We receive occasional visitors to our organization from the west. It’s always interesting to listen to their perspectives. Many have been influenced by such works as Radical by David Platt or The Hole in Our Gospel by Richard Stearns. The unfortunate thing that I’ve noticed is that Christians are trending towards a perspective that aid in the areas of education, orphan care, and healthcare provide the transformation that, as Parris already pointed out, only the gospel brings.

We have had young people complete our high school program and go on to university or trade programs. Their lives give strong evidence in support of the point I’m making. The ones who really know Jesus and are serving him have come back seeking ways to support the younger students and the ministry. They tend to be stable, independent, and active in their communities. There are others who have left the program never to heard from again, or only in a financial crisis. Their input on social media tells of lives lived for themselves. These ones who have never given their lives to Christ blend back into all the negative statistics of Uganda, while those born again stand out in sharp contrast to the rest of their generation.

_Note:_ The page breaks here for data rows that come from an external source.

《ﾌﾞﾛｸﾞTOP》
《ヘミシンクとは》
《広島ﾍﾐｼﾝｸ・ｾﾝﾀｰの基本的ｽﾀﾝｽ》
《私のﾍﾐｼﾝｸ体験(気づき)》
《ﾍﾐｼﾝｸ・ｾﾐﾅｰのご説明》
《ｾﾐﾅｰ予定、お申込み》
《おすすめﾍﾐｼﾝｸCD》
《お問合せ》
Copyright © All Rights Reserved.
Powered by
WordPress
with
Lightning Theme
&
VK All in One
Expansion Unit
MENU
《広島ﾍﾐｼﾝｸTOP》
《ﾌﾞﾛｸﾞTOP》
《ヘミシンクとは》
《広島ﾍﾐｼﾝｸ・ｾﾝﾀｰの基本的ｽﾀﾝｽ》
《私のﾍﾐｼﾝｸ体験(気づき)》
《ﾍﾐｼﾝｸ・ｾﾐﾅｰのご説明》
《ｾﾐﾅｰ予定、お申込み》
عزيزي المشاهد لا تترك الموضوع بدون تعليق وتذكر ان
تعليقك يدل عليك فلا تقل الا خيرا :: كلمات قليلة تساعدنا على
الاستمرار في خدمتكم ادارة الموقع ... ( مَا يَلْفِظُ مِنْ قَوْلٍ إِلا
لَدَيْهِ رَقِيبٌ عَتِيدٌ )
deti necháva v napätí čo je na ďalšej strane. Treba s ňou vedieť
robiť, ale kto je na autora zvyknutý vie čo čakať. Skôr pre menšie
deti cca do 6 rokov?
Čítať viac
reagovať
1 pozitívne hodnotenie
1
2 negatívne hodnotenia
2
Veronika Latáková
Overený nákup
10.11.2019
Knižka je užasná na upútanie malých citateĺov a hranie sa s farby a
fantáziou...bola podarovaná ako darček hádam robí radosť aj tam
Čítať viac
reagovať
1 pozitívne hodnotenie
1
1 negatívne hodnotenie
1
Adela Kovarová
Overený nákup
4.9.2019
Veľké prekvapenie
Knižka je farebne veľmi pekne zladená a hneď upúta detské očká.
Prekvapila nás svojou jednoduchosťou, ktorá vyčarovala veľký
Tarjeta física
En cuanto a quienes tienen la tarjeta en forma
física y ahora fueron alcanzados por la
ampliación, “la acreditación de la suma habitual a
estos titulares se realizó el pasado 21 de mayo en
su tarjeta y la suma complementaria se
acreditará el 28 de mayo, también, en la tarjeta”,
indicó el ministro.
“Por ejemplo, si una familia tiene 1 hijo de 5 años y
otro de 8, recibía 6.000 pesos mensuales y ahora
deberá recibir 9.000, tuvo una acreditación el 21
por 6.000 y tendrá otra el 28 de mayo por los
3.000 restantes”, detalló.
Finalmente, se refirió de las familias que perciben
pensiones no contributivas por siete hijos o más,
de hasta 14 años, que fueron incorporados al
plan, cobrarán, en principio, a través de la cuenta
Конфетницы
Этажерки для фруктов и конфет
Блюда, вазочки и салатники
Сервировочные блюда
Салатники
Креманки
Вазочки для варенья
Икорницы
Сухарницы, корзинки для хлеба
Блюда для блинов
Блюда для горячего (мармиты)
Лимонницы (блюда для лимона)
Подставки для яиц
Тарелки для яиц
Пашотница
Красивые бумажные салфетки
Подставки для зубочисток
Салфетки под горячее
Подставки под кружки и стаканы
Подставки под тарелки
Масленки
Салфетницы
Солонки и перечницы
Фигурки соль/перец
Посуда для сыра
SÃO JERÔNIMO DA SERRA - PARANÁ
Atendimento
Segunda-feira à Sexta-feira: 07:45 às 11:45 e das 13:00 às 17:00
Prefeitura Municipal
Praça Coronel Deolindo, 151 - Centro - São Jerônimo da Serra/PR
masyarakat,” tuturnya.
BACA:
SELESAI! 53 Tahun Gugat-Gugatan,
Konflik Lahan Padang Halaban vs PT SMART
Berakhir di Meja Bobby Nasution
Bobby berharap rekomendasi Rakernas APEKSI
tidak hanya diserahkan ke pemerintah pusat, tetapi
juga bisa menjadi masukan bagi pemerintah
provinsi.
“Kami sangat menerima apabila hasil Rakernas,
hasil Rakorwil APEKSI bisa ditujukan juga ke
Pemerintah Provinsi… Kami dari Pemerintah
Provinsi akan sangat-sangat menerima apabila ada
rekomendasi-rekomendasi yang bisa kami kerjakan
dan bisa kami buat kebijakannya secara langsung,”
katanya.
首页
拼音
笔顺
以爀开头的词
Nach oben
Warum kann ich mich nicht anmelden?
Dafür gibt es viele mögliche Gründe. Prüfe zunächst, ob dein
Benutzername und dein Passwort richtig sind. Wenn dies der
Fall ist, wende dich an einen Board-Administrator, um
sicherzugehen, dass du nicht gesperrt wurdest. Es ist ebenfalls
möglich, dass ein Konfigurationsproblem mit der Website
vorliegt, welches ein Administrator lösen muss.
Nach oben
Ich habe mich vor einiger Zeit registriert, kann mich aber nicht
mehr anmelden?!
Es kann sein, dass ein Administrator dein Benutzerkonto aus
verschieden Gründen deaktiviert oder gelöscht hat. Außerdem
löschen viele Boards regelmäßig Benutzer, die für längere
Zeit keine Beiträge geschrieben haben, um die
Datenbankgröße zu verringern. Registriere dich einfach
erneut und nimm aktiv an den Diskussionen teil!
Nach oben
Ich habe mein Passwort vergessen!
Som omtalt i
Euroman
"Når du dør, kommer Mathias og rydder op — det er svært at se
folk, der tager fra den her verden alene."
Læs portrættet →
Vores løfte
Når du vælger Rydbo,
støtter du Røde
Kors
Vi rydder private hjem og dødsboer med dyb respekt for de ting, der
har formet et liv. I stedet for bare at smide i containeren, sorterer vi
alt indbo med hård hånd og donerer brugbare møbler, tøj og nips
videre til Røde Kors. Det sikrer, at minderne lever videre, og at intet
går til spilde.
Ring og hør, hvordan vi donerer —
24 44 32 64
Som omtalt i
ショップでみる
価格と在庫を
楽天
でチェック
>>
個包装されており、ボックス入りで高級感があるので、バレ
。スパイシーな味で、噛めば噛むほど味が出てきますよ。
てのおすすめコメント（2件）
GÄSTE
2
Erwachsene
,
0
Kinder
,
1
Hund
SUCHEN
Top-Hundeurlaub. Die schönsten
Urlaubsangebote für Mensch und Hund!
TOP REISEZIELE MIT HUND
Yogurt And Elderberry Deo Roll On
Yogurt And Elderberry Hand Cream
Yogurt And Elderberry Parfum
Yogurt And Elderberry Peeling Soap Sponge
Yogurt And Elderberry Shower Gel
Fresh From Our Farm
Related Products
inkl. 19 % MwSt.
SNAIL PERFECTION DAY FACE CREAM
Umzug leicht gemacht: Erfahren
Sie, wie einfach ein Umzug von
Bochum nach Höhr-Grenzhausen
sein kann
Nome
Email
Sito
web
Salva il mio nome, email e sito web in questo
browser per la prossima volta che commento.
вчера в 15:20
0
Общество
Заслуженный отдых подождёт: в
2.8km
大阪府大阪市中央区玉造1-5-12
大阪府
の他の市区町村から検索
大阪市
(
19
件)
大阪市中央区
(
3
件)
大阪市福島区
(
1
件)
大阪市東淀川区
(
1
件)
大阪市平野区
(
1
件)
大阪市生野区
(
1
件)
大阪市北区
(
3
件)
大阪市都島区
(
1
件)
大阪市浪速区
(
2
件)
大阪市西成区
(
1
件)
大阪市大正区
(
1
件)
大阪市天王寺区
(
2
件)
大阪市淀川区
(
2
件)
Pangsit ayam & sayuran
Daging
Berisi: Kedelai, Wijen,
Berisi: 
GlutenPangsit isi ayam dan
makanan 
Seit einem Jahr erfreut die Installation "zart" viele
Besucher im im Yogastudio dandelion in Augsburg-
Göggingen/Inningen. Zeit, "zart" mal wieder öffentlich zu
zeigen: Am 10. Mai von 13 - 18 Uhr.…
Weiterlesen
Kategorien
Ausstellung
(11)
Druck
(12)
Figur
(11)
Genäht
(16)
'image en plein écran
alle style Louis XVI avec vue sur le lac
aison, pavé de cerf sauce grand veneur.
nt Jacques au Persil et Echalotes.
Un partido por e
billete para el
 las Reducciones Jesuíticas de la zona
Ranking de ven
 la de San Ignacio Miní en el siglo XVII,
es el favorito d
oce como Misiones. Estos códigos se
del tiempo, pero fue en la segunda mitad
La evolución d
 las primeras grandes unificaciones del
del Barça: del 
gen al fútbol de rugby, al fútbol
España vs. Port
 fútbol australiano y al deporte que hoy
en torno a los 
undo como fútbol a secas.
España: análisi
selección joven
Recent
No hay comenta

History speaks of it on every page. Man can’t solve his problems, because he is the source of his problems. He needs a new heart that only God can give. And God gives us that new heart through his Son – John 5:24-25 “Truly, truly, I say to you, whoever hears my word and believes him who sent me has eternal life. He does not come into judgment, but has passed from death to life. Truly, truly, I say to you, an hour is coming, and is now here, when the dead will hear the voice of the Son of God, and those who hear will live.”